### TAREFA A
Segundo o texto sobre a aquacultura, que parte do peixe consumido atualmente já provém da aquacultura?
### TAREFA B
No texto sobre a aquacultura, reproduza o trecho que começa nas palavras "Os insetos usados, especialmente" e termina depois de "para alimentação humana.", trocando "mercado" por "comércio".
### TAREFA C
Prossiga o texto sobre a aquacultura e as farinhas de inseto a partir da última frase apresentada.

### TEXTO PARA LEITURA
Atualmente, explica em declarações à Lusa, metade do peixe consumido já é de aquacultura, pelo que é fundamental que essa produção seja eficaz, sustentável e segura, e que dependa cada vez menos de capturas de peixes selvagens.
É que, recorda, os peixes de aquacultura são basicamente alimentados com ração que tem como principal ingrediente a farinha de peixe, feita com restos de pescado ou com peixes selvagens capturados em vários pontos do globo, incluindo por exemplo a sardinha capturada no Chile.
O “InFishMix” procura “encontrar fontes alternativas para alimentação de peixes em aquacultura, que reduzam a dependência da captura de peixe marinho e que tornem a aquacultura cada vez mais sustentável”, diz Daniel Murta.
A EntoGreen está a desenvolver as novas soluções nutricionais com a “Egas Moniz School of Health & Science”, uma universidade que criou recentemente o primeiro mestrado em aquacultura sustentável.
Daniel Murta está convicto da importância da contribuição do projeto “InFishMix” para a sustentabilidade da aquacultura, um setor em grande crescimento a nível europeu e uma “grande oportunidade” para Portugal, pela “vasta costa e boas condições de produção” de peixe de aquacultura, um produto de qualidade, quer nutricional quer de sabor, e seguro.
Este trabalho de desenvolver misturas de farinhas de inseto, além da universidade Egas Moniz, junta ainda o Instituto de Ciências Biomédicas Abel Salazar (ICBAS), da Universidade do Porto, e o NORCE, um centro de investigação norueguês.
“Conseguimos demonstrar que é possível substituir o principal ingrediente das rações para peixe por uma fonte proteica mais sustentável. E não falamos só de proteína. Embora a farinha de inseto seja muito rica em proteína ela também é rica em princípios ativos, que vão promover não só o bem-estar e saúde dos peixes mas também promovem a digestibilidade da ração que lhes é dada”, diz o administrador da EntoGreen e investigador na “Egas Moniz School of Health & Science”.
Os insetos usados, especialmente as ‘moscas-soldado-negro’, inserem-se no desenvolvimento do setor bioindustrial dos insetos, no qual estão a ser investidos muitos milhões. Em Portugal estão a surgir produtos no mercado derivados de insetos, até para alimentação humana.

### DADOS REGISTADOS
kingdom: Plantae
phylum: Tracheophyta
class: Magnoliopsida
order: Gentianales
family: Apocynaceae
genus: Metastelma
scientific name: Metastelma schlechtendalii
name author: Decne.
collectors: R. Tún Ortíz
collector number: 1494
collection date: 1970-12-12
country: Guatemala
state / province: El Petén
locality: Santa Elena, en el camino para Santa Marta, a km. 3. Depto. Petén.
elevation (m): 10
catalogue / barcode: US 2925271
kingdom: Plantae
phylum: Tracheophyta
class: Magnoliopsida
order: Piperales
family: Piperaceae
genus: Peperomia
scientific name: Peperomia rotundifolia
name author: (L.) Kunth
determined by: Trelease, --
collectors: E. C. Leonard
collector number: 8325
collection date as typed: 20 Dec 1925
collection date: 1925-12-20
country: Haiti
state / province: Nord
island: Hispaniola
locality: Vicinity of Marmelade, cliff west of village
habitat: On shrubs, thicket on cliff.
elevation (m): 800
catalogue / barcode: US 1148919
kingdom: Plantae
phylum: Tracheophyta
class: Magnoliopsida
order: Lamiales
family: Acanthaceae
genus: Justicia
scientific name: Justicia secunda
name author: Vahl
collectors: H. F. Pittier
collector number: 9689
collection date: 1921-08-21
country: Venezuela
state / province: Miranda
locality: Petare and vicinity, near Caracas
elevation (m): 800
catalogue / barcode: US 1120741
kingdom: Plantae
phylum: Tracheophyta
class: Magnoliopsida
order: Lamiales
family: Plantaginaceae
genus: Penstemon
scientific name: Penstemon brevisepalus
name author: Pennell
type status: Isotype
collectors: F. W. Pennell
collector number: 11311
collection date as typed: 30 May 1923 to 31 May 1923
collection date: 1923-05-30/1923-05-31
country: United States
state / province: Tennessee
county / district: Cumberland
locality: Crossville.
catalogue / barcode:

### RESPOSTA A
Metade do peixe consumido já é de aquacultura.

### RESPOSTA B
Os insetos usados, especialmente as ‘moscas-soldado-negro’, inserem-se no desenvolvimento do setor bioindustrial dos insetos, no qual estão a ser investidos muitos milhões. Em Portugal estão a surgir produtos no comércio derivados de insetos, até para alimentação humana.

### RESPOSTA C
Num investimento de 12 milhões de euros, usam-se as moscas para decompor produtos vegetais, converte-se bagaço em proteína, com uma produção diária de 2,3 toneladas de proteínas desengorduradas de insetos, devendo chegar-se às sete toneladas no final do ano (que correspondem a 120 toneladas de bagaço).
E as moscas, que são abatidas de forma rápida, evitando o sofrimento, são processadas, secas e prensadas, e usadas depois como um dos ingredientes para comida de peixe.
No “InFishMix” a parceria “determinante” com a universidade validou a qualidade e segurança da cadeia de valor. E às duas entidades, ao ICBAS e ao NORCE juntou-se outra empresa nacional, igualmente de Santarém, a Thunder Foods, que já produz alimentação humana com base em insetos.
Daniel Murta elogia o sabor e qualidade desses produtos, e Manuel Pequito, investigador na “Egas Moniz School of Health & Science”, garante à Lusa a qualidade do peixe de aquacultura, às vezes até mais seguro do que espécies selvagens.
“A resistência a esse peixe terá de ser ultrapassada, até porque temos de ser mais sustentáveis, porque será insustentável comer peixe que não seja de aquacultura dentro de 30 anos”, diz.
À Lusa fala também do único mestrado de aquacultura sustentável do país, focado em produção animal mas também na medicina em aquacultura. É que, explica, cada vez mais o mundo se preocupa com a produção de peixes mas também com o bem-estar e saúde dos peixes e com a saúde das pessoas que os consomem.
Daniel Murta diz que as farinhas derivadas de insetos, de levado teor de proteína, podem ser aplicadas também em rações para animais de companhia, para aves ou para suínos e que o futuro sustentável terá de ser assim.